Have you thought about parental leave? It is unpaid but would give you some time to think and make sure resigning is the right decision.

Do you get DLA for DD? If not, apply as then if you do resign you can apply for carers allowance.

Is DD attending school full time now? I know you said she started to but has this carried on? Have you spoken to school and the GP? Are they offering support? Have you considered applying for an EHCNA?
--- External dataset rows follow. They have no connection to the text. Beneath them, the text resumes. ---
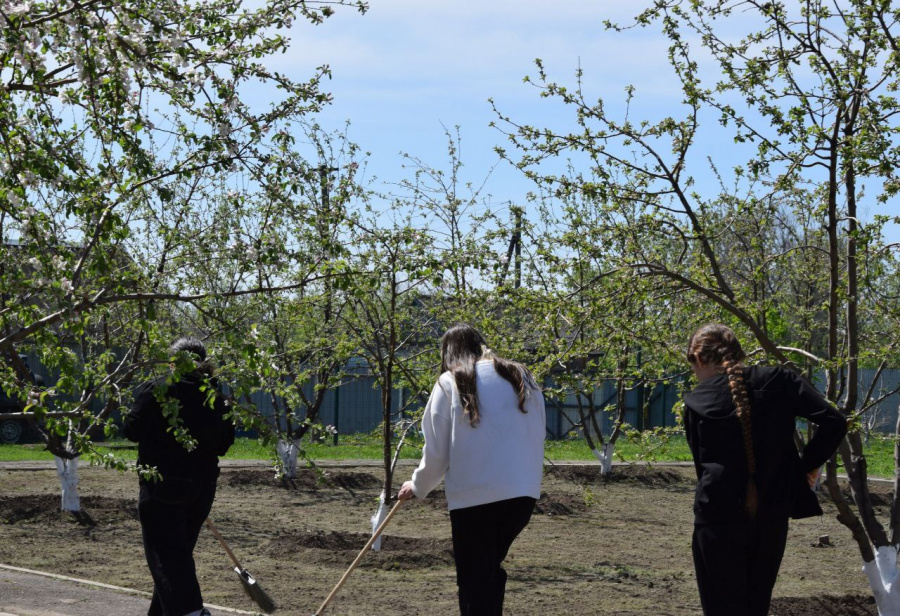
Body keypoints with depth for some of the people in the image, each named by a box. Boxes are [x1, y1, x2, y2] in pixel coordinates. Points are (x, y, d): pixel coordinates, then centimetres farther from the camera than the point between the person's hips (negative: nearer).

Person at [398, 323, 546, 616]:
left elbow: (437, 452, 4)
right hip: (523, 492, 4)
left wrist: (418, 486, 20)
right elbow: (537, 436, 9)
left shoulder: (450, 382, 3)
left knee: (474, 580, 5)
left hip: (474, 494, -4)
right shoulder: (523, 378, 14)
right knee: (491, 570, 21)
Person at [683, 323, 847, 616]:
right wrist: (807, 464, 5)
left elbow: (701, 462, 8)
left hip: (719, 517, -2)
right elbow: (834, 423, -7)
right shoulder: (778, 381, 1)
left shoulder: (698, 401, -1)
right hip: (771, 515, 3)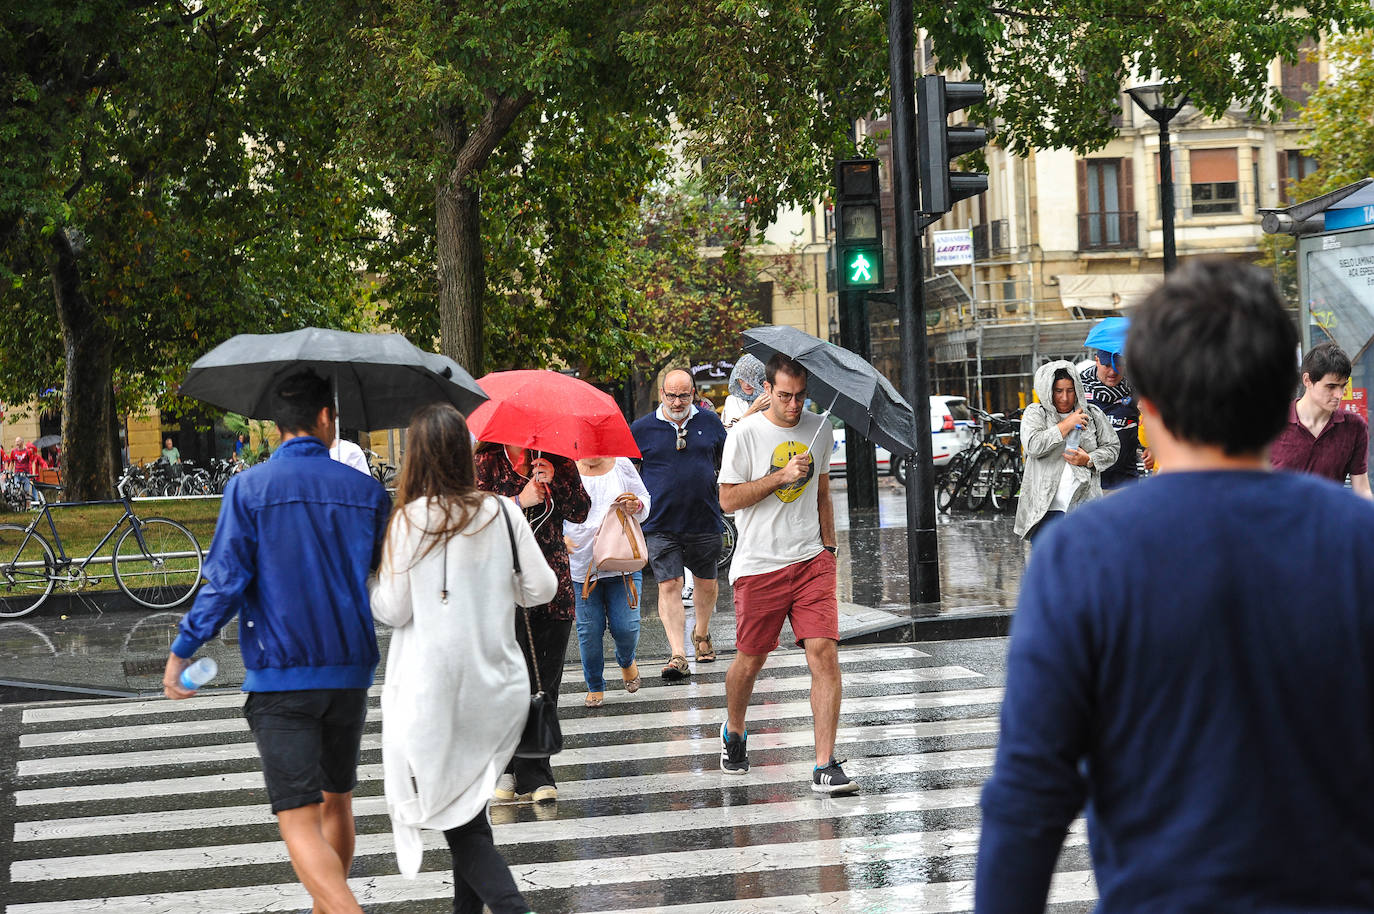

Cupcake00 · 15/02/2022 08:00

Thanks for your message. Sorry for late reply, it was a difficult day yesterday. No, this is her 2nd week off. She has probably had a day each week at home since going back after Christmas. I haven't spoken to the GP. My dd won't speak to anyone. If I mention it she gets so upset. We were up late last night. Evening I found a sleep app to try to help her drift off to sleep. I'm going into work today and she is staying home. My 16 year old dd is home today too.
I'm absolutely dreading my day, I'm exhausted and have a new job to learn, my heart is not in it.
I am expecting a call from dds school teacher today. Not sure what the plan can be going forward but I need to explain what's going on. I'm not sure what EHCNA is?

OP posts:
1leapforward2back · 15/02/2022 11:33

If DD cannot attend school the LA must provide alternative education under s.19 of the Education Act 1996. This should begin as soon as it becomes clear DC will miss 15 days, the 15 days don’t have to be consecutive for ongoing conditions.

An EHCNA is the assessment before the LA deciding whether to issue an EHCP or not. You should apply for one.

I think you also need to speak to the GP and try to get a referral. Even if all you get out of it is a prescription to try melatonin and evidence of need.